In an editorial yesterday, we described Australia’s repeal of its carbon tax as “a retrograde step”. I would prefer the simpler “backward”, not least because retrograde comes from Latin, retro, backward and gradus, step.

The heatwave was bound to cause an outbreak of conditionitis, and The Independent was not immune. Yesterday we reported that the TUC wanted bosses to send workers home “in hot conditions”. Meaning, “when it is hot”.

Guy Keleny has complained about this form of journalese recently, but it is hard to eradicate. In yesterday’s report of Nick Hancock’s record-breaking 43-day stay in a plastic box on Rockall, we described its location as 260 miles west of “Scotland’s Outer Hebrides”. The geographical possessive is not a form found in normal speech, but Japan’s Mount Fuji and New York’s Times Square are familiar places in what used to be London’s Fleet Street.

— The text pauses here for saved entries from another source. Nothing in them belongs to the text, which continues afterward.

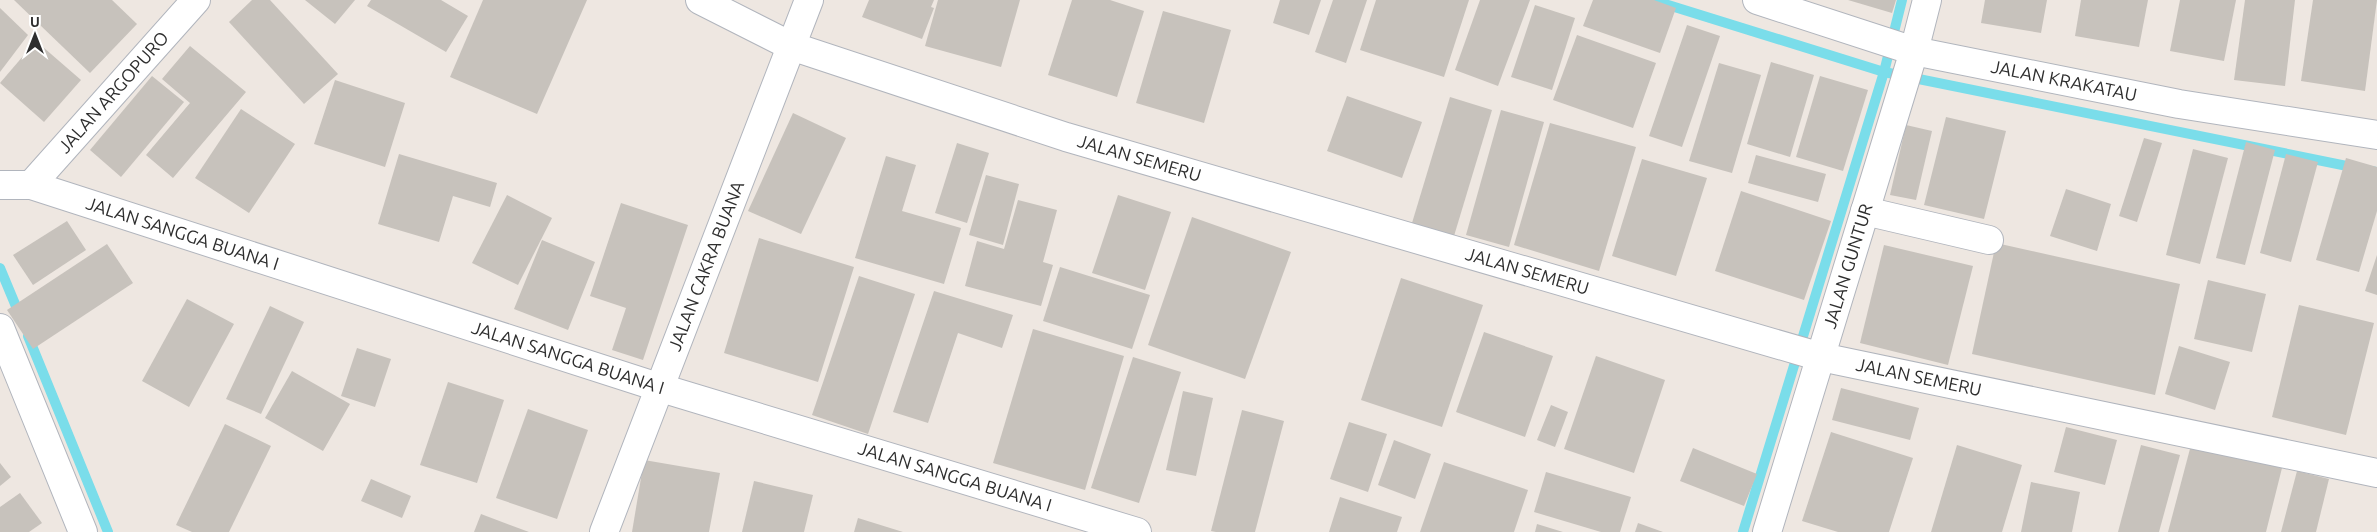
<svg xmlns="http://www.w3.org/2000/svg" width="2377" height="532" font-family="Ubuntu,sans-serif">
<rect width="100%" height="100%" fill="#eee7e1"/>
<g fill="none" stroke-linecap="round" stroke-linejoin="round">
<!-- stream -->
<g stroke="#7addea" stroke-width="10">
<polyline points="1652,0 1884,72 2377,172"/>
<polyline points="0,268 20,316"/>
<polyline points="28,336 108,532"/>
<polyline points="1743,532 1884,72 1902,0"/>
</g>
</g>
<!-- building -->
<g fill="#c7c2bc">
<polygon points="14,0 112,0 137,24 90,73"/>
<polygon points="252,0 270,0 338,74 304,104 229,22"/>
<polygon points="305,0 355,0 335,24"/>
<polygon points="371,0 441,0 468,16 446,52 367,6"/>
<polygon points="483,0 587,0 537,114 450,77"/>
<polygon points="869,0 934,0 931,7 934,8 922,39 862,17"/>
<polygon points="938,0 1020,0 1001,67 925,46"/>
<polygon points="1072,0 1110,0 1144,11 1117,97 1048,75"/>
<polygon points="1280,0 1321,0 1309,35 1273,23"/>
<polygon points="1333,0 1367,0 1346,63 1315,52"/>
<polygon points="1376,0 1469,0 1444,77 1360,50"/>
<polygon points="1480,0 1530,0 1498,86 1455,70"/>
<polygon points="1593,0 1654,0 1676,8 1660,53 1583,26"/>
<polygon points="1848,0 1896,0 1892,13"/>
<polygon points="1985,0 2047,0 2041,33 1981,23"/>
<polygon points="2081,0 2148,0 2139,47 2075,36"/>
<polygon points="2180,0 2236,0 2224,61 2170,51"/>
<polygon points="2245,0 2295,0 2285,86 2234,80"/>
<polygon points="2313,0 2377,0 2365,91 2301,81"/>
<polygon points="1535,5 1575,18 1552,90 1511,77"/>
<polygon points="0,8 28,35 0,72"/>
<polygon points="1163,11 1231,30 1204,123 1136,103"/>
<polygon points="1687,25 1720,36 1682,147 1649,136"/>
<polygon points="1577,35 1656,63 1633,128 1553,100"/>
<polygon points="36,41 81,80 44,122 0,83"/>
<polygon points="190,46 246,92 173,178 146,155 190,103 162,79"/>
<polygon points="1771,62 1814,75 1790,157 1747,144"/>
<polygon points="1719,63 1761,75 1732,173 1689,161"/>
<polygon points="152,76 184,102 121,177 90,150"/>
<polygon points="1820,76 1868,90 1843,171 1796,157"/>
<polygon points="335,80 405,103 385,167 314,144"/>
<polygon points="1347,96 1422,122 1402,178 1327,151"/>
<polygon points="1450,97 1492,110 1454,236 1412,223"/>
<polygon points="241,109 295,144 249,213 195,178"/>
<polygon points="1501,110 1544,122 1509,247 1466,235"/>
<polygon points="793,113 846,138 801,234 748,211"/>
<polygon points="1946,117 2006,131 1984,219 1924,205"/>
<polygon points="1550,123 1636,147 1599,271 1514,245"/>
<polygon points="1906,125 1932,131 1916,200 1890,195"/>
<polygon points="2144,138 2162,143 2137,222 2119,216"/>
<polygon points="2246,142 2275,150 2245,265 2216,258"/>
<polygon points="957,143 989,153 967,223 935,213"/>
<polygon points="2193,149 2228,158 2200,264 2166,255"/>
<polygon points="399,154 497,183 490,207 453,196 439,242 378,224"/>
<polygon points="2286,154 2318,162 2291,262 2260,253"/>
<polygon points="1756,155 1826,174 1818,202 1748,183"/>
<polygon points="886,156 916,165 902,211 961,228 944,284 855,258"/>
<polygon points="2346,158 2377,167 2377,211 2359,272 2316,260"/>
<polygon points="1642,159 1707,178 1676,276 1612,256"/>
<polygon points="986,175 1019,184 1003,245 969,235"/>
<polygon points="2066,189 2111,204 2097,251 2050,236"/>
<polygon points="1741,191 1831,221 1804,300 1715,271"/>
<polygon points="507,195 552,218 518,285 472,263"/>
<polygon points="1118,195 1171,212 1145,290 1092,273"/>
<polygon points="1018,200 1057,210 1043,262 1053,265 1041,306 965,286 977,241 1004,249"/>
<polygon points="621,203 688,225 643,360 612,350 626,308 590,296"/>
<polygon points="1192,217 1291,252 1245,379 1148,345"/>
<polygon points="67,221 86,250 33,285 13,255"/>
<polygon points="759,238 854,267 818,382 724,353"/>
<polygon points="542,240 595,262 568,330 514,309"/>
<polygon points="1996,243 2180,284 2155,395 1972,354"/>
<polygon points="107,244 133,283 33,349 7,310"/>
<polygon points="1884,245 1973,266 1948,365 1860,343"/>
<polygon points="2377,255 2377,295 2365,291"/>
<polygon points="1060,267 1150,295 1132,349 1043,321"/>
<polygon points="859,276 915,294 868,434 812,415"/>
<polygon points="1401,278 1483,305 1442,427 1361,400"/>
<polygon points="2208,280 2266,294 2252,352 2194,339"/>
<polygon points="934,291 1013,315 1002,348 958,333 928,423 893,412"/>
<polygon points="187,299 234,324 189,407 142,381"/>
<polygon points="2299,305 2374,323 2346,435 2272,417"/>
<polygon points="270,306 304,322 261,414 226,399"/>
<polygon points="1033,329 1124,356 1085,490 993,463"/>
<polygon points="1484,332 1553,356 1525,437 1456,412"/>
<polygon points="2179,346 2230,362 2215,410 2165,394"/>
<polygon points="357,348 391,359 375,407 341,396"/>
<polygon points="1596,356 1665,380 1634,473 1564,449"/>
<polygon points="1133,357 1181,372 1139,503 1091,488"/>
<polygon points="292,371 350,404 323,451 265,418"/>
<polygon points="448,382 504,400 477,483 420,465"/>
<polygon points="1841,388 1919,408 1910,440 1832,420"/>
<polygon points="1183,391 1213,398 1196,476 1166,470"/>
<polygon points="1551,405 1568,412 1555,447 1537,440"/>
<polygon points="528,409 588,430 557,519 496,498"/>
<polygon points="1242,410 1284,421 1255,532 1216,532 1211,531"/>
<polygon points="1349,422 1387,434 1368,492 1330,479"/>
<polygon points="225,424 271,446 229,532 192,532 176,525"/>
<polygon points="2066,427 2117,440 2105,485 2054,472"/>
<polygon points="1831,432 1913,458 1889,532 1838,532 1802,521"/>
<polygon points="1394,440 1431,454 1415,499 1378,485"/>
<polygon points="1957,445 2022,465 2002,532 1931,532"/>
<polygon points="2141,445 2180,455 2159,532 2118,532"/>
<polygon points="2191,445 2282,468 2266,532 2168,532"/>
<polygon points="1693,448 1757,474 1744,506 1680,481"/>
<polygon points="644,460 720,473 709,532 632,532"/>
<polygon points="1444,462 1528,490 1514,532 1420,532"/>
<polygon points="0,463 11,477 0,486"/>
<polygon points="2297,471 2329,479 2316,532 2281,532"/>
<polygon points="1546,472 1631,497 1620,532 1601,532 1534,512"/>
<polygon points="371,479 411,496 402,518 361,501"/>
<polygon points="754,481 813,495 804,532 742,532"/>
<polygon points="2031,482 2080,492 2072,532 2021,532"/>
<polygon points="20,493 42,523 29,532 0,532 0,507"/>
<polygon points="1340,497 1402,517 1397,532 1329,532"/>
<polygon points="481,514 529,532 474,532"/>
<polygon points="858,518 903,532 854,532"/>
<polygon points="1638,523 1663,532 1635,532"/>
<polygon points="1537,524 1563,532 1535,532"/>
</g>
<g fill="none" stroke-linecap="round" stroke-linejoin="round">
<!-- minor casing -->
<g stroke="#b1b5bd" stroke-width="30">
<g id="minor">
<path id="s1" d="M700 0 791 46 1066 137 1821 357 2377 473"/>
<path id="s2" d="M1757 0 1914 51 2179 104 2377 135"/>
<path id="s3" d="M0 185H31L661 388 1137 532"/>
<path id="s4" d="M31 185 196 0"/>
<polyline points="1865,211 1989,240"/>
<polyline points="0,328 83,532"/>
<path id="s5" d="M604 532 809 0"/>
<path id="s6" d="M1767 532 1914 51 1927 0"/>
</g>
</g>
<!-- minor -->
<use href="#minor" stroke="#fff" stroke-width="28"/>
</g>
<g text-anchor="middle" stroke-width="4" stroke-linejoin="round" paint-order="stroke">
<!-- street labels -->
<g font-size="18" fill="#2e2e2e" stroke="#fff">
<text dy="6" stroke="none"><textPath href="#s2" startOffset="318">JALAN KRAKATAU</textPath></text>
<text dy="6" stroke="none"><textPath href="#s4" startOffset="124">JALAN ARGOPURO</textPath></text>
<text dy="6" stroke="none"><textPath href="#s1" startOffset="468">JALAN SEMERU</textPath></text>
<text dy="6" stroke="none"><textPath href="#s3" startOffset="190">JALAN SANGGA BUANA I</textPath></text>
<text dy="6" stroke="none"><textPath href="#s5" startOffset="285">JALAN CAKRA BUANA</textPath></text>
<text dy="6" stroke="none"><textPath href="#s6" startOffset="278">JALAN GUNTUR</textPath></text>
<text dy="6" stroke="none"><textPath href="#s1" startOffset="872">JALAN SEMERU</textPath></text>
<text dy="6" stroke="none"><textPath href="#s3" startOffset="595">JALAN SANGGA BUANA I</textPath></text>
<text dy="6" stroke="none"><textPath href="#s1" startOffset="1278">JALAN SEMERU</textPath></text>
<text dy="6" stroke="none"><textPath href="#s3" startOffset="1000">JALAN SANGGA BUANA I</textPath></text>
</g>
</g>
<!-- north arrow -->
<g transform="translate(35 35)" stroke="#ffffff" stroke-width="4" paint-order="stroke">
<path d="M0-4L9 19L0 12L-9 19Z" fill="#2e2e2e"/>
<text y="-8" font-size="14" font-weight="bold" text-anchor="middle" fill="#2e2e2e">U</text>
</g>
</svg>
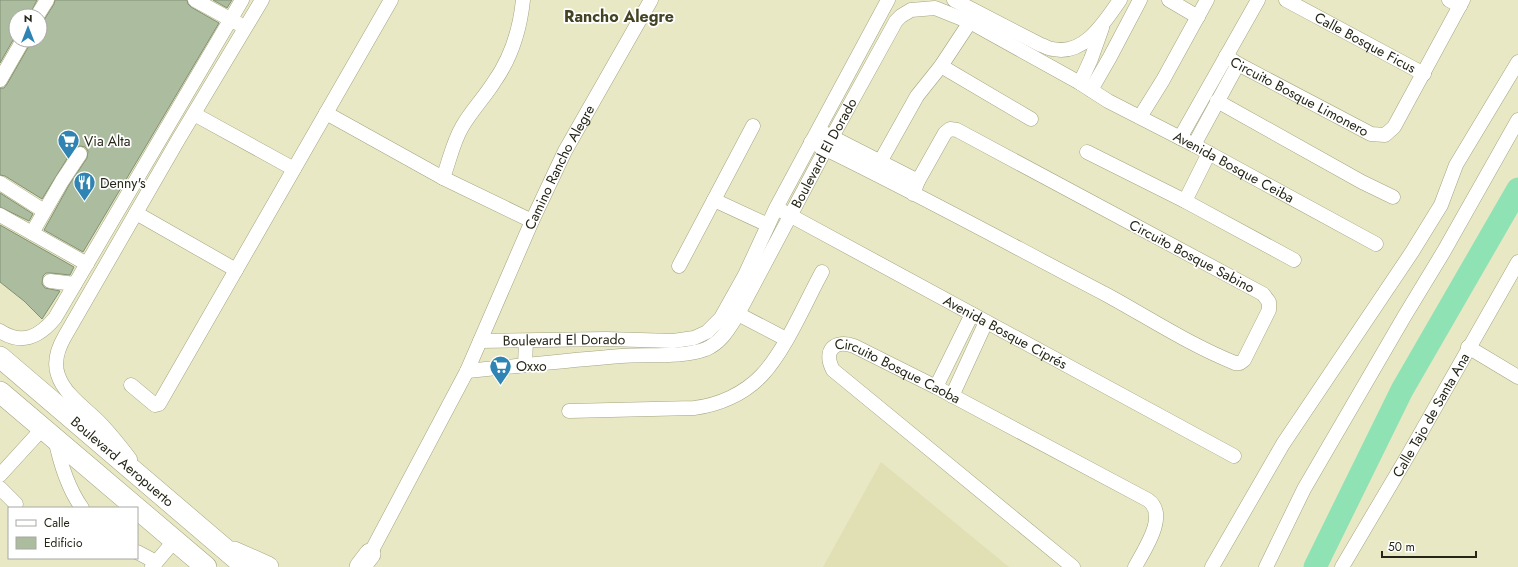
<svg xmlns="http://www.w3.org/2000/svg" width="1518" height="567" font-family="Jost,sans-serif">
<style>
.built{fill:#e1e0b4}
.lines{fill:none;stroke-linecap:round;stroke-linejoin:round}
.river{stroke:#8fe2b4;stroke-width:23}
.building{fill:#abbd9e;stroke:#809273}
.minor-casing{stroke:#a4a481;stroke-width:15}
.highway-casing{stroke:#a4a481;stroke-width:22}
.minor{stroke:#fff;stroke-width:14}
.highway{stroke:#fff;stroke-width:21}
.labels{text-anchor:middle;stroke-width:3.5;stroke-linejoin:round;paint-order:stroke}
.street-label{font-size:14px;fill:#262618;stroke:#fff}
.poi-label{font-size:14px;fill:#262618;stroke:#fff;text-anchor:start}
.quarter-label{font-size:16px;font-weight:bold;fill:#444323;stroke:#fff}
</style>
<rect width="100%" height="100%" fill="#e9e8c4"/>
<!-- built -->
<path class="built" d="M 881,462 L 1009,567 L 823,567 Z"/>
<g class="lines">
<!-- river -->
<path class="river" d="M 1315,567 L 1402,390 L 1518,189"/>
</g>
<!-- building -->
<path class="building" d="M 0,0 L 37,0 L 29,16 L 16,16 L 16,35 L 0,63 Z
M 55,0 L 187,0 L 188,4 L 191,7 L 219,23 L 83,252 L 44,230 L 69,185 L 87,158 L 88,151 L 85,147 L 80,146 L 73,149 L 42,199 L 5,176 L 0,175 L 0,88 L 4,88 L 7,84 L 30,44 L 31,40 L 40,40 L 40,24 L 44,20 L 54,4 Z
M 213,0 L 232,0 L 227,8 Z
M 0,193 L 33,214 L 29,221 L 0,207 Z
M 0,225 L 74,267 L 70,275 L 51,273 L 46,273 L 43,276 L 42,284 L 45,288 L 60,291 L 42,319 L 24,301 L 0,282 Z"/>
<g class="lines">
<defs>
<g id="minor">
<path d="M 195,0 L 239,24"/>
<path d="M 523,0 C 520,29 511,58 494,82 C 484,98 471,111 462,127 C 453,142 449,162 443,178 L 532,221"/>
<path d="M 954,0 L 1041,45 C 1045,46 1049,49 1053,49 C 1085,56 1105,21 1120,0"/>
<path d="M 1169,0 L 1198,17"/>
<path id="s1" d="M 1286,0 L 1424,74"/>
<path d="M 1449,0 L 1460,6"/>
<path d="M 37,16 L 47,0"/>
<path id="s2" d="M 1226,56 L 1238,64 L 1371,134 L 1385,135 L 1394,127 L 1463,0"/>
<path d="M 941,66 L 1031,119"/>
<path d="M 0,80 L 23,40"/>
<path d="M 1080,83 L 1091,59 L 1102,28"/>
<path d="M 1091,90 L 1110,57 L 1140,0"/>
<path d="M 1217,101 L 1362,182 L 1393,197"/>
<path d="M 326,113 L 443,178"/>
<path d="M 194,114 L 294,169"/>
<path d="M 1140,117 L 1163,80 L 1207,0"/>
<path d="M 824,133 L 918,181"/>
<path d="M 1180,138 L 1258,0"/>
<path d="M 811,142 C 911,190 1009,244 1107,295 C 1149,318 1190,345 1235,363 L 1240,363 L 1244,360 L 1269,310 L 1269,302 L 1263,294 L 957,130 L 950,129 L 945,133 L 918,181 L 913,194"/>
<path d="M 1194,145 L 1238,64"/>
<path d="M 1087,152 L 1185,201 L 1294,260"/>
<path d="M 880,162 L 917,96 L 941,66 L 970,22"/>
<path d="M 0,183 L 44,211"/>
<path d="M 714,200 L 768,225"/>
<path d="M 1185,201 L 1209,153"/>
<path id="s3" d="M 782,211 L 1234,456"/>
<path d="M 136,213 L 236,270"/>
<path d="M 0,215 L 87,264"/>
<path d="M 32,233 L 62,181 L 80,154"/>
<path d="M 679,266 L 753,126"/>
<path d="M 50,281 L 75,284"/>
<path d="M 738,314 L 786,339"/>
<path d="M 0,331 C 23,346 40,336 55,318 L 242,0"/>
<path id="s4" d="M 480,341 L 606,339 L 673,341 L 694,338 L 707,332 L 721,318 L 745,275 L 776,208 L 888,0"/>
<path d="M 1468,347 L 1518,377"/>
<path d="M 525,365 L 526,341"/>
<path id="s5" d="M 467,371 C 518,366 569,360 621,356 C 646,354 682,358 706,349 C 722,342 729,328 738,314 L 832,137 L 896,21 L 901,16 L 911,10 L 935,8 L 970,22 L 1080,83 L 1108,101 L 1194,145 L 1376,244"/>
<path d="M 131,385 L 155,405 L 159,404 L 391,0"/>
<path d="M 936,387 L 972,314"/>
<path d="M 952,396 L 986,322"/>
<path d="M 569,411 L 694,408 C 719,405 744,394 762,375 C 786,349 805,303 822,272"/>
<path d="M 55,438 C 60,463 67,487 82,508"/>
<path d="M 130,459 C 120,446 110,433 98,421 C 85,408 64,394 58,375 C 53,361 58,348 65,336 L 178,140 L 262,0"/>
<path d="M 0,475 L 43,428"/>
<path d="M 0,488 L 16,504"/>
<path d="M 137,552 L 156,562"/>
<path id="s6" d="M 370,554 L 467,371 L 532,221 L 565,151 L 651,0"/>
<path d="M 152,567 L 175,540"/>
<path id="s7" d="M 1073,567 L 833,370 C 823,351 834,339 854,346 L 936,387 L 1148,500 C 1169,515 1144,550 1135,567"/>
<path d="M 1212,567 L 1283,444 L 1412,252 L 1441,205 L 1456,165 L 1518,62"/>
<path d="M 1266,567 L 1304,489 L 1404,317 L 1444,251 L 1518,120"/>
<path id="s8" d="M 1342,567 L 1407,457 L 1518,262"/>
</g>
<g id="highway">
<path id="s9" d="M 0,357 L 246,567"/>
<path d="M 0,392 L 206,567"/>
<path d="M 234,552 L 268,567"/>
<path d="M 360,567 L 370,554"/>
</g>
</defs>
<!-- minor casing -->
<use href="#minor" class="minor-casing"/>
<!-- highway casing -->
<use href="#highway" class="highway-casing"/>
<!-- minor -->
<use href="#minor" class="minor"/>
<!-- highway -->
<use href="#highway" class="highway"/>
</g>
<!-- icons -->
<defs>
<symbol id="supermarket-pin" viewBox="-11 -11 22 30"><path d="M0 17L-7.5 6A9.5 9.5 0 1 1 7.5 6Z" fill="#2f84b3" stroke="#fff"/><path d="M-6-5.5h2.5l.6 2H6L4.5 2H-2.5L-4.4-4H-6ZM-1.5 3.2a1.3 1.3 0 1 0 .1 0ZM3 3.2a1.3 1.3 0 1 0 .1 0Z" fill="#fff"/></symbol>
<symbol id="restaurant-pin" viewBox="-11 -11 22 30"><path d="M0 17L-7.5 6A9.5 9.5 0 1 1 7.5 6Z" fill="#2f84b3" stroke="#fff"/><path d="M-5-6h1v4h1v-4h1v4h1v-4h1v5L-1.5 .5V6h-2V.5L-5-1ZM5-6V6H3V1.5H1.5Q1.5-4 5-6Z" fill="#fff"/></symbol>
</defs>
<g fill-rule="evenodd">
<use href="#supermarket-pin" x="56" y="128" width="25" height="34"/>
<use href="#restaurant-pin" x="72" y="170" width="25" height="34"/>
<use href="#supermarket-pin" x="488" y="354" width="25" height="34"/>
</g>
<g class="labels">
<!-- street labels -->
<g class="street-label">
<text dy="5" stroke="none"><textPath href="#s1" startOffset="90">Calle Bosque Ficus</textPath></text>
<text dy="5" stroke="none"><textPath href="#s2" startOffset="84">Circuito Bosque Limonero</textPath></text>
<text dy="5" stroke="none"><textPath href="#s5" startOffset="471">Boulevard El Dorado</textPath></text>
<text dy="5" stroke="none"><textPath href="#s6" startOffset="431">Camino Rancho Alegre</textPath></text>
<text dy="5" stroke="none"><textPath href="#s5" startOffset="1003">Avenida Bosque Ceiba</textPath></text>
<text transform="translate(1192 256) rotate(28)" y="5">Circuito Bosque Sabino</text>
<text dy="5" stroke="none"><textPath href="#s3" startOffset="254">Avenida Bosque Ciprés</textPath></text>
<text dy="5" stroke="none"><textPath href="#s4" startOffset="84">Boulevard El Dorado</textPath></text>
<text dy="5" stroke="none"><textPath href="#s7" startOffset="406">Circuito Bosque Caoba</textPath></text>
<text dy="5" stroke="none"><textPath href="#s8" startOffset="176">Calle Tajo de Santa Ana</textPath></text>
<text dy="5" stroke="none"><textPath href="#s9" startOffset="161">Boulevard Aeropuerto</textPath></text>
</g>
<!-- poi labels -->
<g class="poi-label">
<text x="84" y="146">Via Alta</text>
<text x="100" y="188">Denny's</text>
<text x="516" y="371">Oxxo</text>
</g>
<!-- quarter labels -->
<g class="quarter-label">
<text x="619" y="22">Rancho Alegre</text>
</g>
</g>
<!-- legend -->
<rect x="8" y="507" width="130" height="52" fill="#ffffff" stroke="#a8a8a3"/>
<rect x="16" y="520" width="20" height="6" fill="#ffffff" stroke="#a8a8a3"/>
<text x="44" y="527" font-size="12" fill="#262618">Calle</text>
<rect x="16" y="537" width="20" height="12" fill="#abbd9e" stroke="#a8a8a3"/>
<text x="44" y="547" font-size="12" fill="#262618">Edificio</text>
<!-- north arrow -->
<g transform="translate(28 28)"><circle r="19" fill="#ffffff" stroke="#a8a8a3"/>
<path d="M0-3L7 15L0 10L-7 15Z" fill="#2f84b3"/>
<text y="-6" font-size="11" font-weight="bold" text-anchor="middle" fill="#262618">N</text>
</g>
<!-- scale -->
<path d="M1382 551v6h94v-6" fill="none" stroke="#262618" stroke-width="2"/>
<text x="1388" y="551" font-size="12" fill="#262618" stroke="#ffffff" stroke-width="3" paint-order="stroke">50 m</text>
</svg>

The internet is often blamed for propagating invented quotations, usually attributed to Lincoln or Voltaire, but it is a powerful engine for chasing misattributed words of wisdom. My enjoyment of our Big Read yesterday on the expunging of the Devil from the Church of England’s christening service was interrupted by the suspicion that Voltaire did not actually say, when asked on his deathbed to renounce Satan: “This is no time to be making enemies.” A check confirmed that there is no evidence he said it – which is a shame, really.